### [Available data]
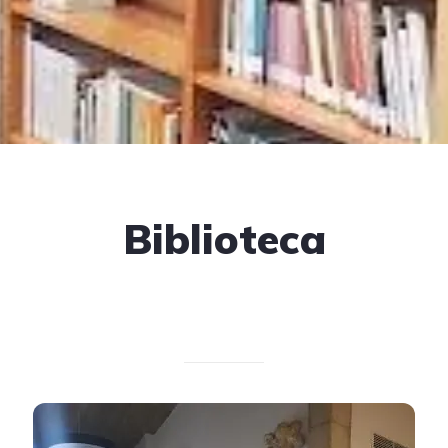
Biblioteca
Escrito el 20/04/2025
V. T.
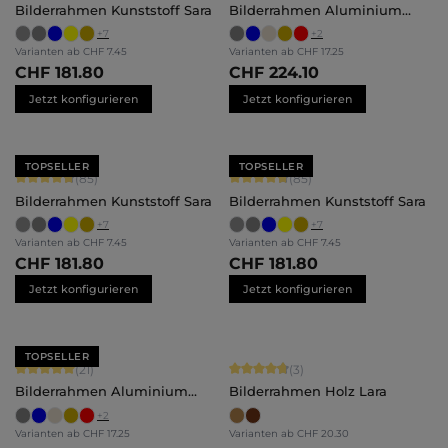
Bilderrahmen Kunststoff Sara
Bilderrahmen Aluminium
Mika
+
7
+
2
Varianten ab
CHF 7.45
Varianten ab
CHF 17.25
CHF 181.80
CHF 224.10
Jetzt konfigurieren
Jetzt konfigurieren
TOPSELLER
TOPSELLER
Durchschnittliche Bewertung von 4.71 von 5 Sternen
Durchschnittliche Bewertung von 4.
(85)
(85)
Bilderrahmen Kunststoff Sara
Bilderrahmen Kunststoff Sara
+
7
+
7
Varianten ab
CHF 7.45
Varianten ab
CHF 7.45
CHF 181.80
CHF 181.80
Jetzt konfigurieren
Jetzt konfigurieren
TOPSELLER
Durchschnittliche Bewertung von 5 von 5 Sternen
Durchschnittliche Bewertung von 4.
(21)
(3)
Bilderrahmen Aluminium
Bilderrahmen Holz Lara
Mika
+
2
Varianten ab
CHF 17.25
Varianten ab
CHF 20.30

### [Your objective]
Please quote every line of text from the records above, unchanged and in order, and leave the pictures out.

### [Answer box]
Biblioteca
Escrito el 20/04/2025
V. T.
Bilderrahmen Kunststoff Sara
Bilderrahmen Aluminium
Mika
+
7
+
2
Varianten ab
CHF 7.45
Varianten ab
CHF 17.25
CHF 181.80
CHF 224.10
Jetzt konfigurieren
Jetzt konfigurieren
TOPSELLER
TOPSELLER
Durchschnittliche Bewertung von 4.71 von 5 Sternen
Durchschnittliche Bewertung von 4.
(85)
(85)
Bilderrahmen Kunststoff Sara
Bilderrahmen Kunststoff Sara
+
7
+
7
Varianten ab
CHF 7.45
Varianten ab
CHF 7.45
CHF 181.80
CHF 181.80
Jetzt konfigurieren
Jetzt konfigurieren
TOPSELLER
Durchschnittliche Bewertung von 5 von 5 Sternen
Durchschnittliche Bewertung von 4.
(21)
(3)
Bilderrahmen Aluminium
Bilderrahmen Holz Lara
Mika
+
2
Varianten ab
CHF 17.25
Varianten ab
CHF 20.30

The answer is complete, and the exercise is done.